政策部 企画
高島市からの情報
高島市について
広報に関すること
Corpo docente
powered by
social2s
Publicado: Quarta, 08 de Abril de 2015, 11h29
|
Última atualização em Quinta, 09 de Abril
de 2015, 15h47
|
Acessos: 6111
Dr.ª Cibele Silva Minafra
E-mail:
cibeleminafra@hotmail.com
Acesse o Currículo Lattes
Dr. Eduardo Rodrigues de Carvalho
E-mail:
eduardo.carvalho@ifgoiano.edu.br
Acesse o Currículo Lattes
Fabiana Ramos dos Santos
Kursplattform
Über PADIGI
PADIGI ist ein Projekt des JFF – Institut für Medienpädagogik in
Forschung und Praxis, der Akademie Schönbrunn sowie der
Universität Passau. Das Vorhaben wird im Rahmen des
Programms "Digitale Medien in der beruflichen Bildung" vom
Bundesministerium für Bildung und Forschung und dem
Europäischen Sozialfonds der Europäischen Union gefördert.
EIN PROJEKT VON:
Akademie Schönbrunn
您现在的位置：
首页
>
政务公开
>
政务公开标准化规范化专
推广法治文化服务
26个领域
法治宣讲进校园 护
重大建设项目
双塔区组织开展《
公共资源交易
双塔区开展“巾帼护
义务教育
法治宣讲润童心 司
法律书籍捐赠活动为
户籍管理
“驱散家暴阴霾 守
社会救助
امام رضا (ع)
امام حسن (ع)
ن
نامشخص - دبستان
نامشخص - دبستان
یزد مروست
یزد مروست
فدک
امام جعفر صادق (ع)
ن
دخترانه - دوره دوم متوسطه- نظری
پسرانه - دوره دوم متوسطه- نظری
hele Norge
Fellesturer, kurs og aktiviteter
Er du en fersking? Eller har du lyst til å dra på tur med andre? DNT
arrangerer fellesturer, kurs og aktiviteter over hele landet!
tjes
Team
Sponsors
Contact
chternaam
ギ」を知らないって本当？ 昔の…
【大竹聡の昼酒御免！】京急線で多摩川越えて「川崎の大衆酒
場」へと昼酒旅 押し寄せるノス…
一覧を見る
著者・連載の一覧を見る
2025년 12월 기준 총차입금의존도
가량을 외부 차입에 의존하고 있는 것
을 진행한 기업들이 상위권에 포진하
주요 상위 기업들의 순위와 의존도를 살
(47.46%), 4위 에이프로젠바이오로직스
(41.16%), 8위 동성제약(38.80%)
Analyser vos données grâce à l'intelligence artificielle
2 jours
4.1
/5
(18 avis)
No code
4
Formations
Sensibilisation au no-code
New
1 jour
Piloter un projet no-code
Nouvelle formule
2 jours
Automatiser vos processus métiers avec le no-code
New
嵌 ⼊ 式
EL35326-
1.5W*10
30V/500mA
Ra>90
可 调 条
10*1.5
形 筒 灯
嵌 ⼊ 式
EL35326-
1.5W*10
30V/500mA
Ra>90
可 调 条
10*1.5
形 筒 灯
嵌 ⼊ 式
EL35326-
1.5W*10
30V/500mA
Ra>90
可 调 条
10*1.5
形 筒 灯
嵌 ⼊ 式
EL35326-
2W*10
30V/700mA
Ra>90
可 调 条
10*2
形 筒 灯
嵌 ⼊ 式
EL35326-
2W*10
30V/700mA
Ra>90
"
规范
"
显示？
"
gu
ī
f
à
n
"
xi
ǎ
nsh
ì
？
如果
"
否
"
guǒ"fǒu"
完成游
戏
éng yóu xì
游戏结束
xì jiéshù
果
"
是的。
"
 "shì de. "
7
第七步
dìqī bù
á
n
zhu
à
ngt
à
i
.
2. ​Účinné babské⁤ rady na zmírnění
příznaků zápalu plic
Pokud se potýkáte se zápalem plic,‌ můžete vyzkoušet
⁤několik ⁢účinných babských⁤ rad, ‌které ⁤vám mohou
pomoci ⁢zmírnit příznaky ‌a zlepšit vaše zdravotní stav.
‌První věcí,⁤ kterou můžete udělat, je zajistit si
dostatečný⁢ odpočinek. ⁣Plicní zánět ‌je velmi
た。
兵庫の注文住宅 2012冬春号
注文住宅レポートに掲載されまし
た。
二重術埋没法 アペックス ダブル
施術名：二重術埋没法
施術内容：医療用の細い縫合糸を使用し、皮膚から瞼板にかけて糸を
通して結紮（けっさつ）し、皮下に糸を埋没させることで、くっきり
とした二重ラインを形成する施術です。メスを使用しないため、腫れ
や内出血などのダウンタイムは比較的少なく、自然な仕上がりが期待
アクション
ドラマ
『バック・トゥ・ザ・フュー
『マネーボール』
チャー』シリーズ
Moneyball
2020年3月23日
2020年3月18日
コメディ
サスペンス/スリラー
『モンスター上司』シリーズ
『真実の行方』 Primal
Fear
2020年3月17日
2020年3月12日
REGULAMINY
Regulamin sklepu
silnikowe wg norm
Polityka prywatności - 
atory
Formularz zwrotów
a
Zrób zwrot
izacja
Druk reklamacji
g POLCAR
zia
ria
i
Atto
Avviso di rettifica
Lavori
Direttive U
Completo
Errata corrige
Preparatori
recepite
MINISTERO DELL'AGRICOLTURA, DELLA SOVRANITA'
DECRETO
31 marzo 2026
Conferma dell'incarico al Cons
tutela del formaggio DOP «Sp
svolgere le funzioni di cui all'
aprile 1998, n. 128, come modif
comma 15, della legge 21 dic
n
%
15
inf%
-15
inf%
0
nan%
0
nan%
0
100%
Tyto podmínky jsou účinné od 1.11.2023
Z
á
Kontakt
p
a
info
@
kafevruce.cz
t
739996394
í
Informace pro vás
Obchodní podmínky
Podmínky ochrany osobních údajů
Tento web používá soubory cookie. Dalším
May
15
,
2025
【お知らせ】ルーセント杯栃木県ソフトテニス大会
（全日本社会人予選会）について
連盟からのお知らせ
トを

• Problem statement: Rewrite all the records, replacing "Avviso di rettifica" with "Avviso di correzione" and leaving everything else unchanged.

• Answer for the task:
政策部 企画
高島市からの情報
高島市について
広報に関すること
Corpo docente
powered by
social2s
Publicado: Quarta, 08 de Abril de 2015, 11h29
|
Última atualização em Quinta, 09 de Abril
de 2015, 15h47
|
Acessos: 6111
Dr.ª Cibele Silva Minafra
E-mail:
cibeleminafra@hotmail.com
Acesse o Currículo Lattes
Dr. Eduardo Rodrigues de Carvalho
E-mail:
eduardo.carvalho@ifgoiano.edu.br
Acesse o Currículo Lattes
Fabiana Ramos dos Santos
Kursplattform
Über PADIGI
PADIGI ist ein Projekt des JFF – Institut für Medienpädagogik in
Forschung und Praxis, der Akademie Schönbrunn sowie der
Universität Passau. Das Vorhaben wird im Rahmen des
Programms "Digitale Medien in der beruflichen Bildung" vom
Bundesministerium für Bildung und Forschung und dem
Europäischen Sozialfonds der Europäischen Union gefördert.
EIN PROJEKT VON:
Akademie Schönbrunn
您现在的位置：
首页
>
政务公开
>
政务公开标准化规范化专
推广法治文化服务
26个领域
法治宣讲进校园 护
重大建设项目
双塔区组织开展《
公共资源交易
双塔区开展“巾帼护
义务教育
法治宣讲润童心 司
法律书籍捐赠活动为
户籍管理
“驱散家暴阴霾 守
社会救助
امام رضا (ع)
امام حسن (ع)
ن
نامشخص - دبستان
نامشخص - دبستان
یزد مروست
یزد مروست
فدک
امام جعفر صادق (ع)
ن
دخترانه - دوره دوم متوسطه- نظری
پسرانه - دوره دوم متوسطه- نظری
hele Norge
Fellesturer, kurs og aktiviteter
Er du en fersking? Eller har du lyst til å dra på tur med andre? DNT
arrangerer fellesturer, kurs og aktiviteter over hele landet!
tjes
Team
Sponsors
Contact
chternaam
ギ」を知らないって本当？ 昔の…
【大竹聡の昼酒御免！】京急線で多摩川越えて「川崎の大衆酒
場」へと昼酒旅 押し寄せるノス…
一覧を見る
著者・連載の一覧を見る
2025년 12월 기준 총차입금의존도
가량을 외부 차입에 의존하고 있는 것
을 진행한 기업들이 상위권에 포진하
주요 상위 기업들의 순위와 의존도를 살
(47.46%), 4위 에이프로젠바이오로직스
(41.16%), 8위 동성제약(38.80%)
Analyser vos données grâce à l'intelligence artificielle
2 jours
4.1
/5
(18 avis)
No code
4
Formations
Sensibilisation au no-code
New
1 jour
Piloter un projet no-code
Nouvelle formule
2 jours
Automatiser vos processus métiers avec le no-code
New
嵌 ⼊ 式
EL35326-
1.5W*10
30V/500mA
Ra>90
可 调 条
10*1.5
形 筒 灯
嵌 ⼊ 式
EL35326-
1.5W*10
30V/500mA
Ra>90
可 调 条
10*1.5
形 筒 灯
嵌 ⼊ 式
EL35326-
1.5W*10
30V/500mA
Ra>90
可 调 条
10*1.5
形 筒 灯
嵌 ⼊ 式
EL35326-
2W*10
30V/700mA
Ra>90
可 调 条
10*2
形 筒 灯
嵌 ⼊ 式
EL35326-
2W*10
30V/700mA
Ra>90
"
规范
"
显示？
"
gu
ī
f
à
n
"
xi
ǎ
nsh
ì
？
如果
"
否
"
guǒ"fǒu"
完成游
戏
éng yóu xì
游戏结束
xì jiéshù
果
"
是的。
"
 "shì de. "
7
第七步
dìqī bù
á
n
zhu
à
ngt
à
i
.
2. ​Účinné babské⁤ rady na zmírnění
příznaků zápalu plic
Pokud se potýkáte se zápalem plic,‌ můžete vyzkoušet
⁤několik ⁢účinných babských⁤ rad, ‌které ⁤vám mohou
pomoci ⁢zmírnit příznaky ‌a zlepšit vaše zdravotní stav.
‌První věcí,⁤ kterou můžete udělat, je zajistit si
dostatečný⁢ odpočinek. ⁣Plicní zánět ‌je velmi
た。
兵庫の注文住宅 2012冬春号
注文住宅レポートに掲載されまし
た。
二重術埋没法 アペックス ダブル
施術名：二重術埋没法
施術内容：医療用の細い縫合糸を使用し、皮膚から瞼板にかけて糸を
通して結紮（けっさつ）し、皮下に糸を埋没させることで、くっきり
とした二重ラインを形成する施術です。メスを使用しないため、腫れ
や内出血などのダウンタイムは比較的少なく、自然な仕上がりが期待
アクション
ドラマ
『バック・トゥ・ザ・フュー
『マネーボール』
チャー』シリーズ
Moneyball
2020年3月23日
2020年3月18日
コメディ
サスペンス/スリラー
『モンスター上司』シリーズ
『真実の行方』 Primal
Fear
2020年3月17日
2020年3月12日
REGULAMINY
Regulamin sklepu
silnikowe wg norm
Polityka prywatności - 
atory
Formularz zwrotów
a
Zrób zwrot
izacja
Druk reklamacji
g POLCAR
zia
ria
i
Atto
Avviso di correzione
Lavori
Direttive U
Completo
Errata corrige
Preparatori
recepite
MINISTERO DELL'AGRICOLTURA, DELLA SOVRANITA'
DECRETO
31 marzo 2026
Conferma dell'incarico al Cons
tutela del formaggio DOP «Sp
svolgere le funzioni di cui all'
aprile 1998, n. 128, come modif
comma 15, della legge 21 dic
n
%
15
inf%
-15
inf%
0
nan%
0
nan%
0
100%
Tyto podmínky jsou účinné od 1.11.2023
Z
á
Kontakt
p
a
info
@
kafevruce.cz
t
739996394
í
Informace pro vás
Obchodní podmínky
Podmínky ochrany osobních údajů
Tento web používá soubory cookie. Dalším
May
15
,
2025
【お知らせ】ルーセント杯栃木県ソフトテニス大会
（全日本社会人予選会）について
連盟からのお知らせ
トを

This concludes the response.